Iran blames Israel for the murder of its top nuclear scientist last year and an attack on one of its uranium enrichment plants in April.
Israel does not believe that Iran's nuclear programme is purely peaceful, and is convinced it is working towards building a nuclear weapon.
Nuclear deal talks
Raisi's win has come on the same weekend as negotiations to try and revive the 2015 Iran nuclear deal continue in Vienna.
The EU has said another formal meeting will take place on Sunday between Iran and the six world powers involved in the deal. This is the sixth round of indirect talks between the US and Iran, and this week officials said the parties remain divided on some key issues, Reuters reported.

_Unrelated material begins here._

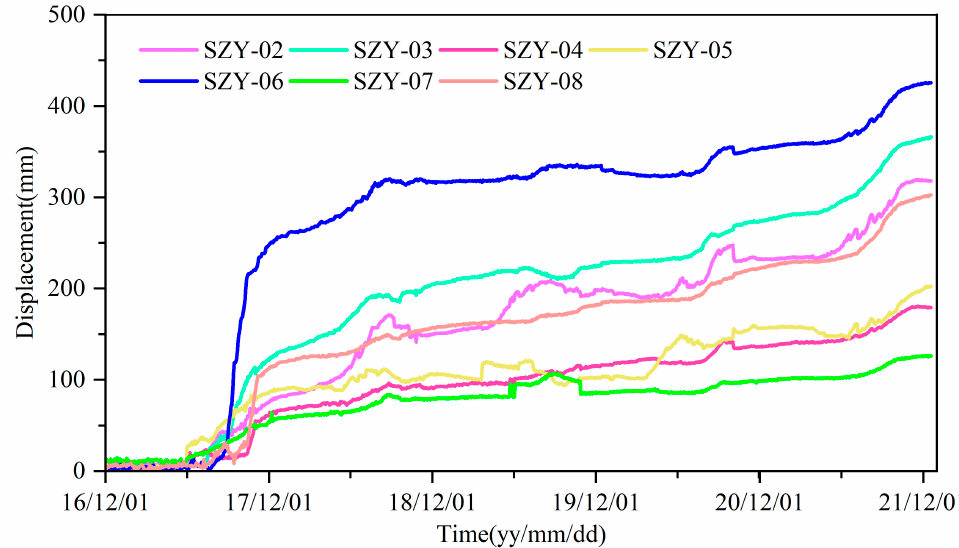
Figure 3. Landslide displacement monitoring data.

A spokesman for the US State Department said the indirect talks would still continue after Raisi takes power.
Iran's hard-line president-elect says he won't meet Biden
The ultraconservative cleric Monday said he would not meet with President Joe Biden or negotiate over Tehran's ballistic missile program and its support of regional militias, sticking to a hard-line position.
"The US is obliged to lift all oppressive sanctions against Iran," Raisi said at his first news conference after Friday's election, a contest widely seen as a coronation after his strongest competition found themselves barred from running.
Asked about Iran's ballistic missile program and its support of regional militias, Raisi described the issues as "nonnegotiable".
Tehran's fleet of attack aircraft date largely back to before the 1979 Islamic Revolution, forcing Iran to instead invest in missiles as a hedge against its regional Arab neighbours, who have bought billions of dollars in American military hardware over the years. Those missiles, with a self-imposed range limit of 2,000 kilometres (1,240 miles), can reach across West Asia and US military bases in the region.
Iran also relies on militias like Yemen's Houthi rebels and Lebanon's militant Hezbollah group for counterbalance against enemies such as Saudi Arabia and Israel, respectively.